> [What needs to be done]:
Gather every line from the entries below that includes "closer".

Dataset entries
BEGIN
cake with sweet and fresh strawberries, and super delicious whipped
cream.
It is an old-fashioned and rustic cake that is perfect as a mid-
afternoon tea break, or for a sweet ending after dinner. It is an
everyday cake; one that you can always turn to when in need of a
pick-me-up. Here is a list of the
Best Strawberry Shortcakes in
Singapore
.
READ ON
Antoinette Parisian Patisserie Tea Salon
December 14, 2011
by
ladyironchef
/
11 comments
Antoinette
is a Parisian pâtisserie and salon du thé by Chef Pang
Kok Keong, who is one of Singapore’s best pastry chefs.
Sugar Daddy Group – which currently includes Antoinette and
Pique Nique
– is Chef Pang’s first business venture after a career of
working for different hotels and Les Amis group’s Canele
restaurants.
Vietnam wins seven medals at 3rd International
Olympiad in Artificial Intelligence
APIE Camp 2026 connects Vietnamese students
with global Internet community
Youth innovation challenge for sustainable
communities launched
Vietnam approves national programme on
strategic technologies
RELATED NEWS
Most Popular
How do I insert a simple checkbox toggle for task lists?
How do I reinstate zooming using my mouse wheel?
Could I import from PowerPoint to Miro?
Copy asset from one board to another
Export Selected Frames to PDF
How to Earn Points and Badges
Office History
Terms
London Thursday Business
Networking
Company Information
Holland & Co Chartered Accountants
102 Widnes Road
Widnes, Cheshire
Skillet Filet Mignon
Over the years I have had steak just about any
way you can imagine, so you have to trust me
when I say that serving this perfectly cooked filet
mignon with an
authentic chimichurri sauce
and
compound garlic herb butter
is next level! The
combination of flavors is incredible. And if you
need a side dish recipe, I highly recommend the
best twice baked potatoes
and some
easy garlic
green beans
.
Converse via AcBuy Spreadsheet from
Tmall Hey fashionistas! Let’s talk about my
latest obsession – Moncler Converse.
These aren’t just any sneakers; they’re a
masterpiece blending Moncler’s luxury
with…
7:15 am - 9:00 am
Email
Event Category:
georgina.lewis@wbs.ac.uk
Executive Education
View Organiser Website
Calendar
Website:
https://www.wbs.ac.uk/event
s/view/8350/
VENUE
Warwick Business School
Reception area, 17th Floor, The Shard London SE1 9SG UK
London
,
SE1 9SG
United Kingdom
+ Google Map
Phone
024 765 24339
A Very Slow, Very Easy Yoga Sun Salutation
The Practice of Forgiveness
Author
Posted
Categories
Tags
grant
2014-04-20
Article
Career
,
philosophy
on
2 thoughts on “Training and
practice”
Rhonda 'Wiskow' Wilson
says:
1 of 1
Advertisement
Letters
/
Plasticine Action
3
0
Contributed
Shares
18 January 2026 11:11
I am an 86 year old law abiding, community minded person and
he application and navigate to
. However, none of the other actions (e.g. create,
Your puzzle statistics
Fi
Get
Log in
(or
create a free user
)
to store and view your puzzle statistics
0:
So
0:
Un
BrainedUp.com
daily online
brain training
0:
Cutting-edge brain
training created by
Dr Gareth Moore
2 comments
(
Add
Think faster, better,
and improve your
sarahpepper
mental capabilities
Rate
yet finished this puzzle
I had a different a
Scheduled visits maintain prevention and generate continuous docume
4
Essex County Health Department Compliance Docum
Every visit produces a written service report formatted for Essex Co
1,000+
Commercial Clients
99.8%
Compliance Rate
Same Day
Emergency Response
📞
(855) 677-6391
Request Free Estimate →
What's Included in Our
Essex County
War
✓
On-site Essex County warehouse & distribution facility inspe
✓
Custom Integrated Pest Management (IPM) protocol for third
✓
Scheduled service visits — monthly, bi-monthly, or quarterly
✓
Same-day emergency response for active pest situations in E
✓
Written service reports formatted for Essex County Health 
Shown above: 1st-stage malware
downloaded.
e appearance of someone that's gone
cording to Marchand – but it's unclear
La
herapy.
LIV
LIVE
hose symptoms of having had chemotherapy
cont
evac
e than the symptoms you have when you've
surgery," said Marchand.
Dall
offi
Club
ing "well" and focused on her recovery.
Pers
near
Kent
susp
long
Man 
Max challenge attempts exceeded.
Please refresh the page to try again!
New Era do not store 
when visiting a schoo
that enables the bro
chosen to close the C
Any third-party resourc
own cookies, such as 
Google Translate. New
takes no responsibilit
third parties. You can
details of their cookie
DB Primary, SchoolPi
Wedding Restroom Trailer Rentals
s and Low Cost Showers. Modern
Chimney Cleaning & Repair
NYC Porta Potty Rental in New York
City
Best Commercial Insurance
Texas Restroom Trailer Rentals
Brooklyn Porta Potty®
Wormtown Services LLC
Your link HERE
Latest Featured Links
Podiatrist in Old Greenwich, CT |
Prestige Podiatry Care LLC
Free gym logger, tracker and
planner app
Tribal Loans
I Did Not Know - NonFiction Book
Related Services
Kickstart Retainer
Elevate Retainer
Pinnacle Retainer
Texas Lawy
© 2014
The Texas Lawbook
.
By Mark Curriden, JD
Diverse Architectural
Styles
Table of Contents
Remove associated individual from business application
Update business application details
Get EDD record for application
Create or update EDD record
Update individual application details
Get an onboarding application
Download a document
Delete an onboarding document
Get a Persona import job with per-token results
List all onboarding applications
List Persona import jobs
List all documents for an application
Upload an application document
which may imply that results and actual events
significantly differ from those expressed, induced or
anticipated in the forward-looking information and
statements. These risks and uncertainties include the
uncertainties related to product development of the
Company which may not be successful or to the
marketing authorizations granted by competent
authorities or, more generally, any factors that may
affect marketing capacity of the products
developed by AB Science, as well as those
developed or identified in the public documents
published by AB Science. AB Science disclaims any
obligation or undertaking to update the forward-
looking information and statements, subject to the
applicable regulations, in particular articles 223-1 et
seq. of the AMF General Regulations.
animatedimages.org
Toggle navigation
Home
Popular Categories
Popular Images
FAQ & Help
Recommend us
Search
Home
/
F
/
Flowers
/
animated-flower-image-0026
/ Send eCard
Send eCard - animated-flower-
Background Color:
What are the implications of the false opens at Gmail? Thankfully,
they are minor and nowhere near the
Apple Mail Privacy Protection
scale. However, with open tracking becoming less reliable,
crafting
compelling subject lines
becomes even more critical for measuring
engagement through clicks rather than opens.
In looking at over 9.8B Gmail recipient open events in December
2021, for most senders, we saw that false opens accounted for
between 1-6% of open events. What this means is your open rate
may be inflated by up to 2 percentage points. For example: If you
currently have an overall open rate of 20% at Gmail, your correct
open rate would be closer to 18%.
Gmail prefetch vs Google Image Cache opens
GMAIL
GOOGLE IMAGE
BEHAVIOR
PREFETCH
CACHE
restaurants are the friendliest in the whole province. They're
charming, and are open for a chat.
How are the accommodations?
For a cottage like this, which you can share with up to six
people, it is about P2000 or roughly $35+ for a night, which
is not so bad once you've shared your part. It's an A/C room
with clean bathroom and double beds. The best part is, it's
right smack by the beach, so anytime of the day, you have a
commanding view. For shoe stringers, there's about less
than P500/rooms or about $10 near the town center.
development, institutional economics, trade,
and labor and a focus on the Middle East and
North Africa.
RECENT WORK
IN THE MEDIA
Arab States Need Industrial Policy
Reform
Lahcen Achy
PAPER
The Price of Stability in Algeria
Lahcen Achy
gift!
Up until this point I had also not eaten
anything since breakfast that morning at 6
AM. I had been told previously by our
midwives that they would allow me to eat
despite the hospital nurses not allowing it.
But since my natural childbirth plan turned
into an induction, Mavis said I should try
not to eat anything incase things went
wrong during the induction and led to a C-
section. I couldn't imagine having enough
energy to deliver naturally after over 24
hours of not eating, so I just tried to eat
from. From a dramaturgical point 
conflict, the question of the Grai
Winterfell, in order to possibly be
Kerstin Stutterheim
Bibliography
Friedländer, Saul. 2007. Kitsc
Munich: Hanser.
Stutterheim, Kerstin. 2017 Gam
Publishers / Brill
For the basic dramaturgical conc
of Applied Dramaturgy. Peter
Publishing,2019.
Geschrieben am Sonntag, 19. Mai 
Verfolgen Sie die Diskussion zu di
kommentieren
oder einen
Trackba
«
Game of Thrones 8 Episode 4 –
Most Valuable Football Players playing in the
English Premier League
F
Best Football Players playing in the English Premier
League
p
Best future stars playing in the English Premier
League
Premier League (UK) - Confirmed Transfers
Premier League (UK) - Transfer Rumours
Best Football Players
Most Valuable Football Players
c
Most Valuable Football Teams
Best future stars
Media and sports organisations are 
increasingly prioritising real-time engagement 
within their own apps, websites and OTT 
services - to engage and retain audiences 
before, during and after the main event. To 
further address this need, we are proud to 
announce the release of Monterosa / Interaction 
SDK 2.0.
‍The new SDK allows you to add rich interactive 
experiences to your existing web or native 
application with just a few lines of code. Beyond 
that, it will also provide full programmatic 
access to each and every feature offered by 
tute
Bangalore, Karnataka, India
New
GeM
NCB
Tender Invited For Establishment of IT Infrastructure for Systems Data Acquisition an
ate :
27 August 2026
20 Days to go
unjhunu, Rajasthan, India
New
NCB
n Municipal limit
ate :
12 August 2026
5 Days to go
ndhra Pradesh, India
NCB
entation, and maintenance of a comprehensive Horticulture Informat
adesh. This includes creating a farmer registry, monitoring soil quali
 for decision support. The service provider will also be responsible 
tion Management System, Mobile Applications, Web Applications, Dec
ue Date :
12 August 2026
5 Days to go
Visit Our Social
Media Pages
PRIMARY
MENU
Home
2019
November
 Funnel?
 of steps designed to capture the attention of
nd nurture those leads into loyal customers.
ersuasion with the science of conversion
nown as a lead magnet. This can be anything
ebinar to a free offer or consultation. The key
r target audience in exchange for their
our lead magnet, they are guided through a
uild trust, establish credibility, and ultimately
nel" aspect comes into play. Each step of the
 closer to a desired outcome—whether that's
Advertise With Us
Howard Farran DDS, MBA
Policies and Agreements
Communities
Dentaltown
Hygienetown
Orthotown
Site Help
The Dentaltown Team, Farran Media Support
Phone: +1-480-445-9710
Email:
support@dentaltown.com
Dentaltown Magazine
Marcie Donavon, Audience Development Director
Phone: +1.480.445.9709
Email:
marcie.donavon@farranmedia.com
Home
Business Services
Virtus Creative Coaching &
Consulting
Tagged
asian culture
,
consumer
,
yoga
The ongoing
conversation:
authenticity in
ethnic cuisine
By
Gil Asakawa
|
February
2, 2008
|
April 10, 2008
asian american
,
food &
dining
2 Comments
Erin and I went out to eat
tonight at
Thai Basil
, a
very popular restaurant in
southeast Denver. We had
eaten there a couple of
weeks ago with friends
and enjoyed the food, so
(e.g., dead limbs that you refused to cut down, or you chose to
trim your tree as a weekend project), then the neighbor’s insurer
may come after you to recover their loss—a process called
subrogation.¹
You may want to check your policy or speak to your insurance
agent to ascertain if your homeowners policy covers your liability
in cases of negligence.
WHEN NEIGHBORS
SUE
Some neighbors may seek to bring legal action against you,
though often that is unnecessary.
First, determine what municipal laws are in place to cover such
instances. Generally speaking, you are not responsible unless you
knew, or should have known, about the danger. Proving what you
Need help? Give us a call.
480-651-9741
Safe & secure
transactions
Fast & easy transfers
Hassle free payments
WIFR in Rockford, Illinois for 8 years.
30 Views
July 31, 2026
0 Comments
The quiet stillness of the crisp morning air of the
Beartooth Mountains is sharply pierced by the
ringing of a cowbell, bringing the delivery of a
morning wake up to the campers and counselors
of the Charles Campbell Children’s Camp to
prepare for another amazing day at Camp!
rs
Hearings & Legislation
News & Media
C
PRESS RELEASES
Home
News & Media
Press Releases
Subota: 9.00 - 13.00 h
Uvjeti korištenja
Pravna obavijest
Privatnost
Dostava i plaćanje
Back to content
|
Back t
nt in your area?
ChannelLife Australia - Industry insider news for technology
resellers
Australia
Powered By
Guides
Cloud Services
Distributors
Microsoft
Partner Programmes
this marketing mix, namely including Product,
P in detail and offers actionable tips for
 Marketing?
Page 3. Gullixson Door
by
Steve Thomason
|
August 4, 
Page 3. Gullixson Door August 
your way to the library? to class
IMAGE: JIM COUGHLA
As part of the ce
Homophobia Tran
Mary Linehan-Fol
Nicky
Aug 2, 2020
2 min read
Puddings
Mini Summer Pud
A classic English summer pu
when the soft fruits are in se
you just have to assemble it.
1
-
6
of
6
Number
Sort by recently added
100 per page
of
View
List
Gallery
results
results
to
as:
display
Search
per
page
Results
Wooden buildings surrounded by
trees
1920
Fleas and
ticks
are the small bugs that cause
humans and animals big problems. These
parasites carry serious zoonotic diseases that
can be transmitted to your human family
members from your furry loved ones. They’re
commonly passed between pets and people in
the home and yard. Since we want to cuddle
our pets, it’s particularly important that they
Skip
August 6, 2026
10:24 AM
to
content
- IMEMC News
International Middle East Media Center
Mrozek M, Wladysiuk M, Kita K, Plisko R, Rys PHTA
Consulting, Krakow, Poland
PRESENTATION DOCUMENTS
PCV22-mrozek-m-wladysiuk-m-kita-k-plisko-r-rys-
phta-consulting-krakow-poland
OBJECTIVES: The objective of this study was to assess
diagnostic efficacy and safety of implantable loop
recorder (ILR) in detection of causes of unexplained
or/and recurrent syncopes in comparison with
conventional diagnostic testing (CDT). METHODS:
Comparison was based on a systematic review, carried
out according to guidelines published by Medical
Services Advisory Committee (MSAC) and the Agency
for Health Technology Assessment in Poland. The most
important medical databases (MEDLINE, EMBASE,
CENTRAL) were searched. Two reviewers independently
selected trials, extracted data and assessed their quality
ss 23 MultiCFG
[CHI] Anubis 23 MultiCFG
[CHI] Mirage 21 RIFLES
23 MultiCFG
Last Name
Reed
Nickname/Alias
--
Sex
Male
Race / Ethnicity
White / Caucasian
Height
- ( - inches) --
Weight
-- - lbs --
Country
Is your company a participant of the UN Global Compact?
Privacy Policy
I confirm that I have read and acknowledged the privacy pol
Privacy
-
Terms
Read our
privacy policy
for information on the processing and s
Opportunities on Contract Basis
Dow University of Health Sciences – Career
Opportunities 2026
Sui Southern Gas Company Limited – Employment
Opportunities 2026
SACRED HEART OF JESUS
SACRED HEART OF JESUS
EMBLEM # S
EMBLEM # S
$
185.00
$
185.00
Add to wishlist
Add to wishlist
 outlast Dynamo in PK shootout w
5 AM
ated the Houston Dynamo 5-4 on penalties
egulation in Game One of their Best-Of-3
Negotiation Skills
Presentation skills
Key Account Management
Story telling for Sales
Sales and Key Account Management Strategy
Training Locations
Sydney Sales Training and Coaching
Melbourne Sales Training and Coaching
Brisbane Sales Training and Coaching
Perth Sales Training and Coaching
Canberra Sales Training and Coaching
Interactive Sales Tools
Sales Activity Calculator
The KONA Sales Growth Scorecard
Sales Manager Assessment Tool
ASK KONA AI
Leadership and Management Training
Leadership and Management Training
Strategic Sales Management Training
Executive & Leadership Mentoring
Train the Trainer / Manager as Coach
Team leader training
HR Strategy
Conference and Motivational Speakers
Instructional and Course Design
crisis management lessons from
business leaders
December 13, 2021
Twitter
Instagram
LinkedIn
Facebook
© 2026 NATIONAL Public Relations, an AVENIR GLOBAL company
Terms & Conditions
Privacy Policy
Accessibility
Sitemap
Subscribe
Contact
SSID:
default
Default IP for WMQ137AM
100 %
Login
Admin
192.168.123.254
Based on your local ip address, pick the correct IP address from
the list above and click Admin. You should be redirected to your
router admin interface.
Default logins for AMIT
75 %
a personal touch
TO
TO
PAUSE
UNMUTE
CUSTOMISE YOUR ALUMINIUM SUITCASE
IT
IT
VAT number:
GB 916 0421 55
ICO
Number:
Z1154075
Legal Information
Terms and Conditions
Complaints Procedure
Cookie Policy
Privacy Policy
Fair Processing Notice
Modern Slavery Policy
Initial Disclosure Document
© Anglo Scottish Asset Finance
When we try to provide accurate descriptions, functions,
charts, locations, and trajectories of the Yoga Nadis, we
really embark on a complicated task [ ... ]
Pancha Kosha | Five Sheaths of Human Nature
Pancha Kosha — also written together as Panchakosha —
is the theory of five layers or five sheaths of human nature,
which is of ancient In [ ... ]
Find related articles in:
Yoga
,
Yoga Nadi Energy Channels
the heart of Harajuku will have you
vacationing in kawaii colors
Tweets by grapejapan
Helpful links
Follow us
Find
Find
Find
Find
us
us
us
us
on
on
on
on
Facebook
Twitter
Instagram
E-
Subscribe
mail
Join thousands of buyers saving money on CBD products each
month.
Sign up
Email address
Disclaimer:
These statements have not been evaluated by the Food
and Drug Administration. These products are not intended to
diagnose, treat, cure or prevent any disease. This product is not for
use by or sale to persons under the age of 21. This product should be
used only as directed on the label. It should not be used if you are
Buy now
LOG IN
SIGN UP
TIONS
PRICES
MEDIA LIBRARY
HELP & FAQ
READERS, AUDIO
END
> [Solution to the problem]:
open rate would be closer to 18%.
 closer to a desired outcome—whether that's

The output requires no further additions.